▸ **WORK ITEM**: This task calls for the complete listing below, reproduced exactly.

▸ **EXTRACTED DATA**:
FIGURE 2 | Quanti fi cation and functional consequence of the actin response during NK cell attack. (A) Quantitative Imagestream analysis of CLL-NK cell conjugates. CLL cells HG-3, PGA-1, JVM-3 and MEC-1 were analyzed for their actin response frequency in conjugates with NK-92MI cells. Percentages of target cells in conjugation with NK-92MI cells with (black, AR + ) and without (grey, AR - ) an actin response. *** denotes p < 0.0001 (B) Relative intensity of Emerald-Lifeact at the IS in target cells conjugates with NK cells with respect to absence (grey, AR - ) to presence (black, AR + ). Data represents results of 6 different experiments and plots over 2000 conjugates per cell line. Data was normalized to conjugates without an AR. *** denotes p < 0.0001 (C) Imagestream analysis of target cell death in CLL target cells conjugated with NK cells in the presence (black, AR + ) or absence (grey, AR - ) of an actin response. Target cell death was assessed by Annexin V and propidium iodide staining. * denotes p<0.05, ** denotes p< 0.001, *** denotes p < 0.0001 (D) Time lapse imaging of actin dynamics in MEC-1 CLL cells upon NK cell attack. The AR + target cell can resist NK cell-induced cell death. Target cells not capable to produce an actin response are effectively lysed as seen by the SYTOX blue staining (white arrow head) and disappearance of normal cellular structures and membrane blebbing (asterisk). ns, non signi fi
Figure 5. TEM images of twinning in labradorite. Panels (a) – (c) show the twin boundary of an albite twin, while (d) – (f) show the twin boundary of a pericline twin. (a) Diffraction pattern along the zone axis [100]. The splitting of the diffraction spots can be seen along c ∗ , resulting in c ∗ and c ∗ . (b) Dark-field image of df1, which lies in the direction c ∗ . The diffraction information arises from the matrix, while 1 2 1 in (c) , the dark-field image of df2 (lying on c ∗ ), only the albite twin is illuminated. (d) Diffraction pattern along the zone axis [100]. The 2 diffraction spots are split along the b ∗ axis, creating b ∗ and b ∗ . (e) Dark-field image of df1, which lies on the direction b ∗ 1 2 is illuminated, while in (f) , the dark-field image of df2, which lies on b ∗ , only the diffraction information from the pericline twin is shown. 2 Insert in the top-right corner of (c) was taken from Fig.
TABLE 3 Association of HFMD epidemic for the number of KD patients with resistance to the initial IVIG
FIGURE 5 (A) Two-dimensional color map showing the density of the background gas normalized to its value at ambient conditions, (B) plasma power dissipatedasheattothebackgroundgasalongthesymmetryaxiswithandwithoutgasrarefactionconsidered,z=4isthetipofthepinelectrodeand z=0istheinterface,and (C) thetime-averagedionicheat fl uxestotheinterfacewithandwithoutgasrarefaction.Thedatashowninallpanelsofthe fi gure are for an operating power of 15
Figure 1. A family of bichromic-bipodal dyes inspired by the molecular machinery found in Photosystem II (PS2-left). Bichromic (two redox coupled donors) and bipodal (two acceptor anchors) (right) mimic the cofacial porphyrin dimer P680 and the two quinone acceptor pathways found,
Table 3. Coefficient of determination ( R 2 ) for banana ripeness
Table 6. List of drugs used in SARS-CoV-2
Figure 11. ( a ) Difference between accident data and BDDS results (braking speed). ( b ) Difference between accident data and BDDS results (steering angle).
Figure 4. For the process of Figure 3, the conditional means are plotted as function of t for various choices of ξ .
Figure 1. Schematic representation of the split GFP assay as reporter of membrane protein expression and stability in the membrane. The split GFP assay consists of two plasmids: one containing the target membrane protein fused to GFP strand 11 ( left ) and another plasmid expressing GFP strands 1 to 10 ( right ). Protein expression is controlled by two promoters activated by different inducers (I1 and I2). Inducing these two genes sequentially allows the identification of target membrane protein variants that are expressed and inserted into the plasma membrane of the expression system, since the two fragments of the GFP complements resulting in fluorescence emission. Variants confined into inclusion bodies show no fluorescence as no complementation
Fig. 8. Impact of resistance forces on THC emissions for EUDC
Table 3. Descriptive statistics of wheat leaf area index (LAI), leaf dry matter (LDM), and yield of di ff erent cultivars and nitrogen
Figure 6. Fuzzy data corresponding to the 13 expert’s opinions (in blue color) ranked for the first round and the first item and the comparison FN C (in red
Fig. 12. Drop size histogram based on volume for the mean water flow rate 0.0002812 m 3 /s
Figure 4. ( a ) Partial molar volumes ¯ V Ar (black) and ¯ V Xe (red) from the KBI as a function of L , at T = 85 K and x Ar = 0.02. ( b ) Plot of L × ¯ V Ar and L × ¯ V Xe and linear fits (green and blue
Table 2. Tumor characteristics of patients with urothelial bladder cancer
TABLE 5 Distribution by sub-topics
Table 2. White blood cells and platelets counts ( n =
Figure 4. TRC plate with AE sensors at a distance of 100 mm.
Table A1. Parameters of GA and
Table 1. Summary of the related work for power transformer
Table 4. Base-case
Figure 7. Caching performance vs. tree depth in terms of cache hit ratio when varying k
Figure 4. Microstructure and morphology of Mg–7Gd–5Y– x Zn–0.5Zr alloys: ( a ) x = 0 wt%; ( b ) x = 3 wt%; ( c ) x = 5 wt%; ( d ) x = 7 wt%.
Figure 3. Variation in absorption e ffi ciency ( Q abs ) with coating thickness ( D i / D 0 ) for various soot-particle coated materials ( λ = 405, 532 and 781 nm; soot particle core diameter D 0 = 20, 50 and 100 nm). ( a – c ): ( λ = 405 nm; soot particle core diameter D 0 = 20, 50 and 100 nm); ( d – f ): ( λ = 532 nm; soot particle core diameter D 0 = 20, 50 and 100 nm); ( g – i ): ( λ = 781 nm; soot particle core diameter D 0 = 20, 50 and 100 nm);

▸ **ANSWER AREA**:
FIGURE 2 | Quanti fi cation and functional consequence of the actin response during NK cell attack. (A) Quantitative Imagestream analysis of CLL-NK cell conjugates. CLL cells HG-3, PGA-1, JVM-3 and MEC-1 were analyzed for their actin response frequency in conjugates with NK-92MI cells. Percentages of target cells in conjugation with NK-92MI cells with (black, AR + ) and without (grey, AR - ) an actin response. *** denotes p < 0.0001 (B) Relative intensity of Emerald-Lifeact at the IS in target cells conjugates with NK cells with respect to absence (grey, AR - ) to presence (black, AR + ). Data represents results of 6 different experiments and plots over 2000 conjugates per cell line. Data was normalized to conjugates without an AR. *** denotes p < 0.0001 (C) Imagestream analysis of target cell death in CLL target cells conjugated with NK cells in the presence (black, AR + ) or absence (grey, AR - ) of an actin response. Target cell death was assessed by Annexin V and propidium iodide staining. * denotes p<0.05, ** denotes p< 0.001, *** denotes p < 0.0001 (D) Time lapse imaging of actin dynamics in MEC-1 CLL cells upon NK cell attack. The AR + target cell can resist NK cell-induced cell death. Target cells not capable to produce an actin response are effectively lysed as seen by the SYTOX blue staining (white arrow head) and disappearance of normal cellular structures and membrane blebbing (asterisk). ns, non signi fi
Figure 5. TEM images of twinning in labradorite. Panels (a) – (c) show the twin boundary of an albite twin, while (d) – (f) show the twin boundary of a pericline twin. (a) Diffraction pattern along the zone axis [100]. The splitting of the diffraction spots can be seen along c ∗ , resulting in c ∗ and c ∗ . (b) Dark-field image of df1, which lies in the direction c ∗ . The diffraction information arises from the matrix, while 1 2 1 in (c) , the dark-field image of df2 (lying on c ∗ ), only the albite twin is illuminated. (d) Diffraction pattern along the zone axis [100]. The 2 diffraction spots are split along the b ∗ axis, creating b ∗ and b ∗ . (e) Dark-field image of df1, which lies on the direction b ∗ 1 2 is illuminated, while in (f) , the dark-field image of df2, which lies on b ∗ , only the diffraction information from the pericline twin is shown. 2 Insert in the top-right corner of (c) was taken from Fig.
TABLE 3 Association of HFMD epidemic for the number of KD patients with resistance to the initial IVIG
FIGURE 5 (A) Two-dimensional color map showing the density of the background gas normalized to its value at ambient conditions, (B) plasma power dissipatedasheattothebackgroundgasalongthesymmetryaxiswithandwithoutgasrarefactionconsidered,z=4isthetipofthepinelectrodeand z=0istheinterface,and (C) thetime-averagedionicheat fl uxestotheinterfacewithandwithoutgasrarefaction.Thedatashowninallpanelsofthe fi gure are for an operating power of 15
Figure 1. A family of bichromic-bipodal dyes inspired by the molecular machinery found in Photosystem II (PS2-left). Bichromic (two redox coupled donors) and bipodal (two acceptor anchors) (right) mimic the cofacial porphyrin dimer P680 and the two quinone acceptor pathways found,
Table 3. Coefficient of determination ( R 2 ) for banana ripeness
Table 6. List of drugs used in SARS-CoV-2
Figure 11. ( a ) Difference between accident data and BDDS results (braking speed). ( b ) Difference between accident data and BDDS results (steering angle).
Figure 4. For the process of Figure 3, the conditional means are plotted as function of t for various choices of ξ .
Figure 1. Schematic representation of the split GFP assay as reporter of membrane protein expression and stability in the membrane. The split GFP assay consists of two plasmids: one containing the target membrane protein fused to GFP strand 11 ( left ) and another plasmid expressing GFP strands 1 to 10 ( right ). Protein expression is controlled by two promoters activated by different inducers (I1 and I2). Inducing these two genes sequentially allows the identification of target membrane protein variants that are expressed and inserted into the plasma membrane of the expression system, since the two fragments of the GFP complements resulting in fluorescence emission. Variants confined into inclusion bodies show no fluorescence as no complementation
Fig. 8. Impact of resistance forces on THC emissions for EUDC
Table 3. Descriptive statistics of wheat leaf area index (LAI), leaf dry matter (LDM), and yield of di ff erent cultivars and nitrogen
Figure 6. Fuzzy data corresponding to the 13 expert’s opinions (in blue color) ranked for the first round and the first item and the comparison FN C (in red
Fig. 12. Drop size histogram based on volume for the mean water flow rate 0.0002812 m 3 /s
Figure 4. ( a ) Partial molar volumes ¯ V Ar (black) and ¯ V Xe (red) from the KBI as a function of L , at T = 85 K and x Ar = 0.02. ( b ) Plot of L × ¯ V Ar and L × ¯ V Xe and linear fits (green and blue
Table 2. Tumor characteristics of patients with urothelial bladder cancer
TABLE 5 Distribution by sub-topics
Table 2. White blood cells and platelets counts ( n =
Figure 4. TRC plate with AE sensors at a distance of 100 mm.
Table A1. Parameters of GA and
Table 1. Summary of the related work for power transformer
Table 4. Base-case
Figure 7. Caching performance vs. tree depth in terms of cache hit ratio when varying k
Figure 4. Microstructure and morphology of Mg–7Gd–5Y– x Zn–0.5Zr alloys: ( a ) x = 0 wt%; ( b ) x = 3 wt%; ( c ) x = 5 wt%; ( d ) x = 7 wt%.
Figure 3. Variation in absorption e ffi ciency ( Q abs ) with coating thickness ( D i / D 0 ) for various soot-particle coated materials ( λ = 405, 532 and 781 nm; soot particle core diameter D 0 = 20, 50 and 100 nm). ( a – c ): ( λ = 405 nm; soot particle core diameter D 0 = 20, 50 and 100 nm); ( d – f ): ( λ = 532 nm; soot particle core diameter D 0 = 20, 50 and 100 nm); ( g – i ): ( λ = 781 nm; soot particle core diameter D 0 = 20, 50 and 100 nm);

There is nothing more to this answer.